Before I jump into today's post, I wanted to say thank you for such connection and understanding on my last post. Really generous thoughts were shared by many of you and I'm grateful. xo
If you blinked, you might have missed sugaring season this year. Leading up to it, after the ho-hum winter we’ve had, sugarmakers throughout the northeast and beyond just weren’t sure how good it would be. When we first tapped, the trees quickly gave up over 40 gallons of sap in under 24 hours. In theory, yielding that kind of sap (on most days) over a 2-3 week period could produce quite a nice amount of syrup. But there wasn’t a "feeling in the air" for a bumper crop in the maple syrup world this year. And as suspected, sugaring season in our region didn’t pan out as one would hope. Although we did have a storybook sugar snow one afternoon, leaving behind a sticky white blanket that quieted our world as only snow can. Through the hush of fresh snow, the only sound to be heard was plink, plink, plink... sap falling into buckets. It was an idyllic moment, for sure.
Then the weather became temperamental (too cold during the day and windy); we had a full six days of barely flowing sap and collected only another forty gallons during that time. It was just too cold. We were nostalgic for the abundance of opening day. Fits and spurts - that was the theme for this year.
My uncle’s guru reputation precedes him in the maple world around here; when he speaks, we all listen. His information is always useful, prophetic at times, and steeped in decades of sugaring experience. He took this year off from tapping, but is still very much in the loop as far as sugaring community news. He shared with us that a friend of his reported producing two grades of syrup this year - dark, and driveway sealer. A degree of dark he had never seen before. In a more typical year, we can produce anywhere from two to even four “grades” (color) of maple syrup, depending on which point in the season the sap was harvested. (There is also some grade variation that comes into play if sap sits for a longer period of time before boiling, but generally the color has to do with timing in the season. Early season syrup tends to be the lightest, and it proceeds from there, getting darker as the weeks goes on.)
Our low tech filtering process in the bottom two left-hand photos. This is our screen porch. That pole stays up year round as we hang garlic from it in the summer, hunting clothes during November, and syrup filters in March. Who knew it could be so handy! Highly recommend the wool felt filter with liners. The combination produced our clearest syrup to date.

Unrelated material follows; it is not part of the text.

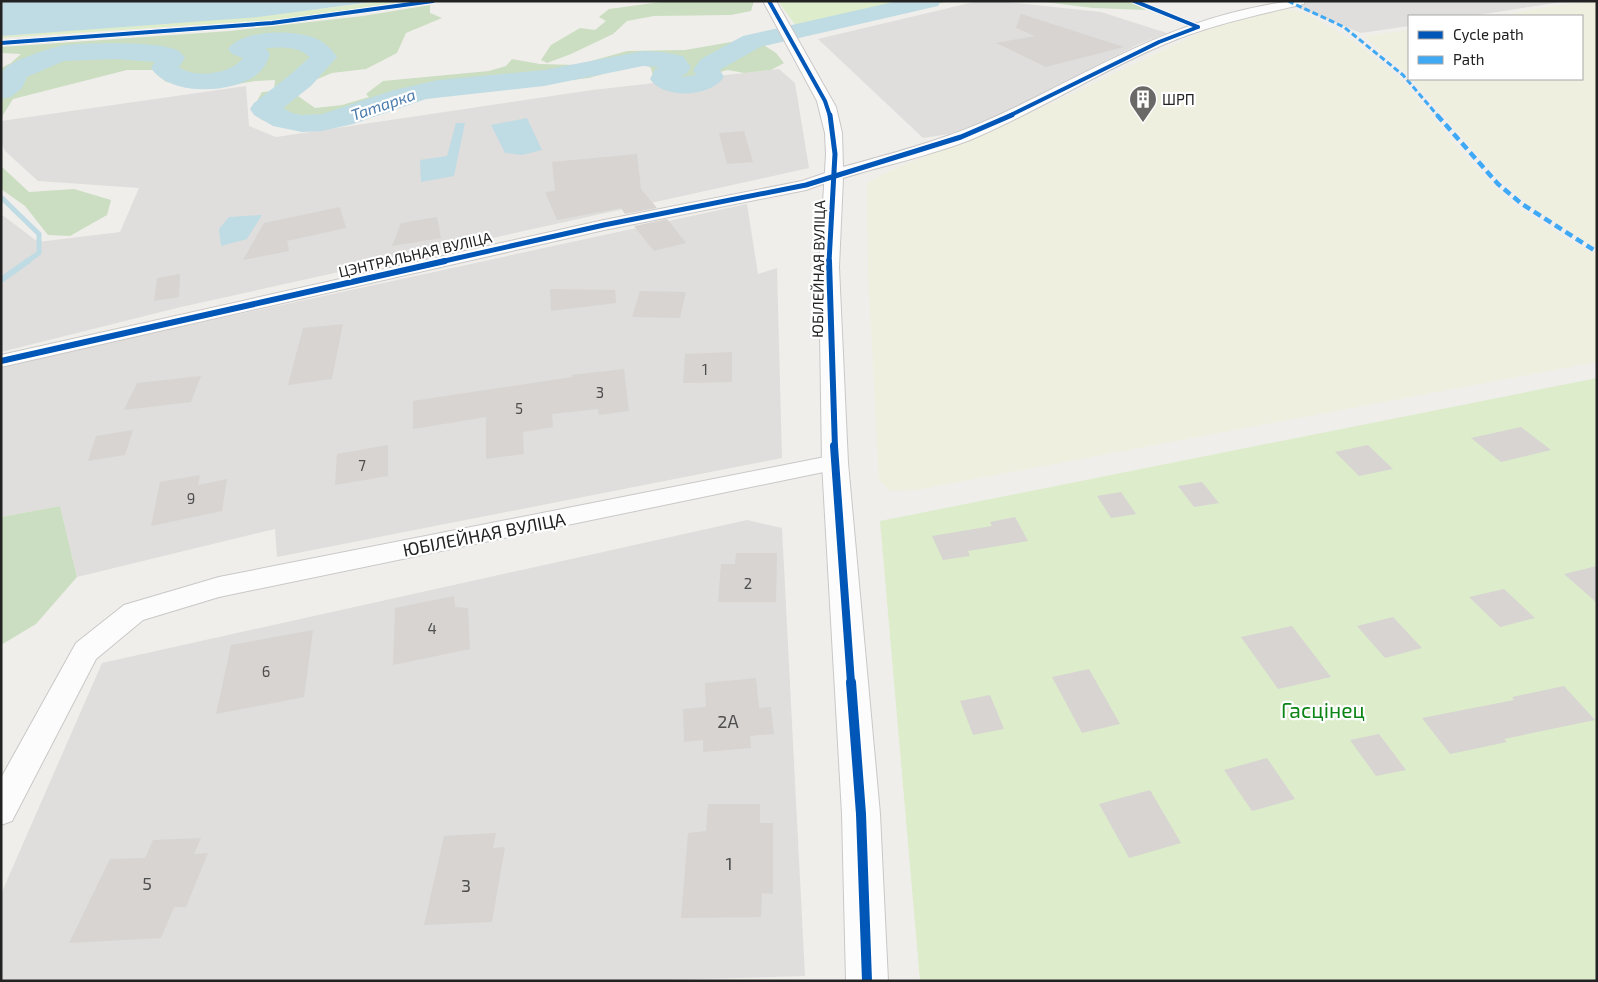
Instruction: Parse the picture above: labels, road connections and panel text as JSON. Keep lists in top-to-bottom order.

Is this a whole lot of maple geekery to take in? Maybe next year I’ll create a video during sugaring season, sharing the entire process, all the way from tapping to filling the pantry shelves... now that should fully illustrate our obsession! Or, maybe it would be useful to someone. We’ll see.
In the end, we were mostly in line with other sugarmakers reporting “dark, and driveway sealer,” this year. We’ve never seen anything like it. We did produce a small batch of A grade (light) with our first boil, but no Fancy this year (lightest). After the batch of A grade, things darkened pretty quickly. All told, it was not a very productive season. Just as my uncle predicted. Of course. For now, our pantry is filled with about seven gallons of this liquid gold (and a small bit of driveway sealer), and we were able to set some aside for gift giving, as well.

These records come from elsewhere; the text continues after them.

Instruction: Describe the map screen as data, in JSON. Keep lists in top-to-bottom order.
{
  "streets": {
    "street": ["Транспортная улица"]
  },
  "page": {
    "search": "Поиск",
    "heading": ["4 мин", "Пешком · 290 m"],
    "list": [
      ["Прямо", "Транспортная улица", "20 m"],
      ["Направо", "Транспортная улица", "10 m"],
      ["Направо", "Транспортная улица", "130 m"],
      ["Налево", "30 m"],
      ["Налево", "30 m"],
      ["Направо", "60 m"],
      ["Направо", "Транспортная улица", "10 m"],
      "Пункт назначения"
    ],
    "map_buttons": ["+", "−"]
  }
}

Since we started producing maple syrup it's become just about all we use for sweetener, save for some holiday and special occasion baking. I'm asked a lot how to substitute maple syrup in any recipe, I'll explain below how we do it.

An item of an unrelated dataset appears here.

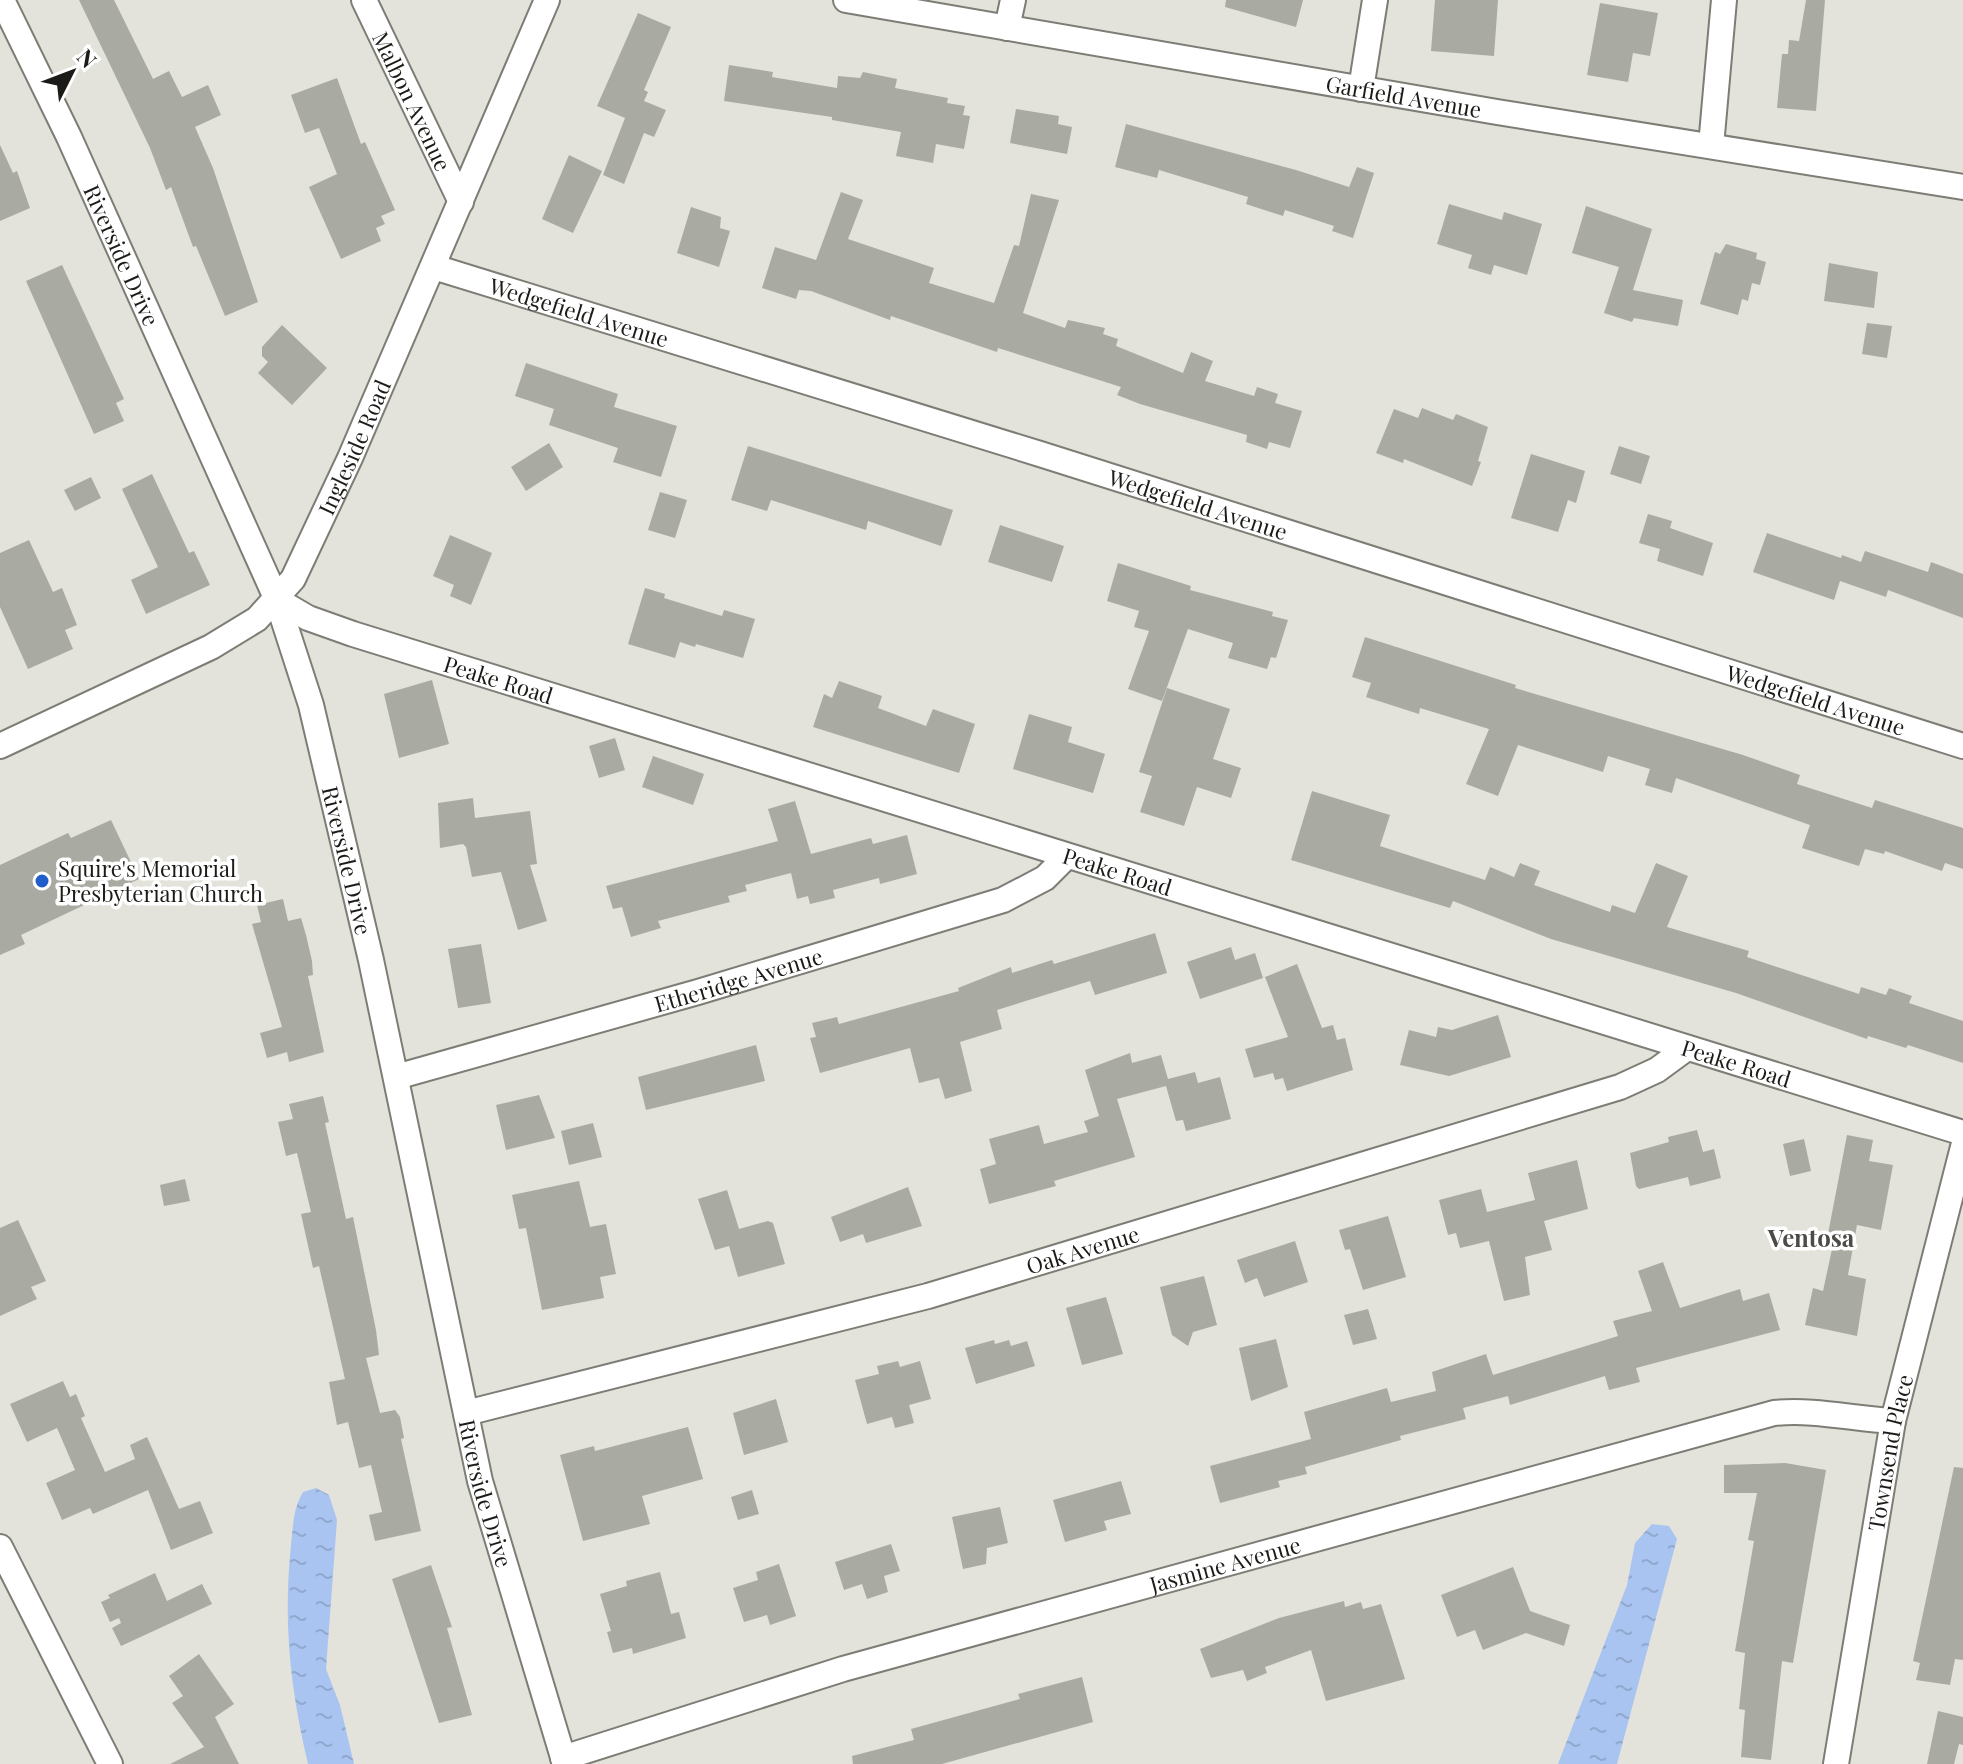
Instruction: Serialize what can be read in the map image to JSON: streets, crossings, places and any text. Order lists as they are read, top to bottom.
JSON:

Substitute Maple Syrup for Sugar in Baking
- I usually use about 3/4 cup syrup for every cup of sugar called for.
- Reduce liquid in recipe by 3 tbsp per cup of syrup. Adjust that number accordingly if you're using less than a full cup.
- Reduce oven temperature by 25ºF as maple syrup caramelizes at a lower temperature than sugar does.
Producing sweetener from the land, with no special crop planted or any real maintenance involved... it never gets old. In fact, it's one of the most fulfilling things we do around here. Cheers to another good season, and cheers to a fresh supply of syrup. And hey, if our driveway needs any maintenance we've got that covered, too.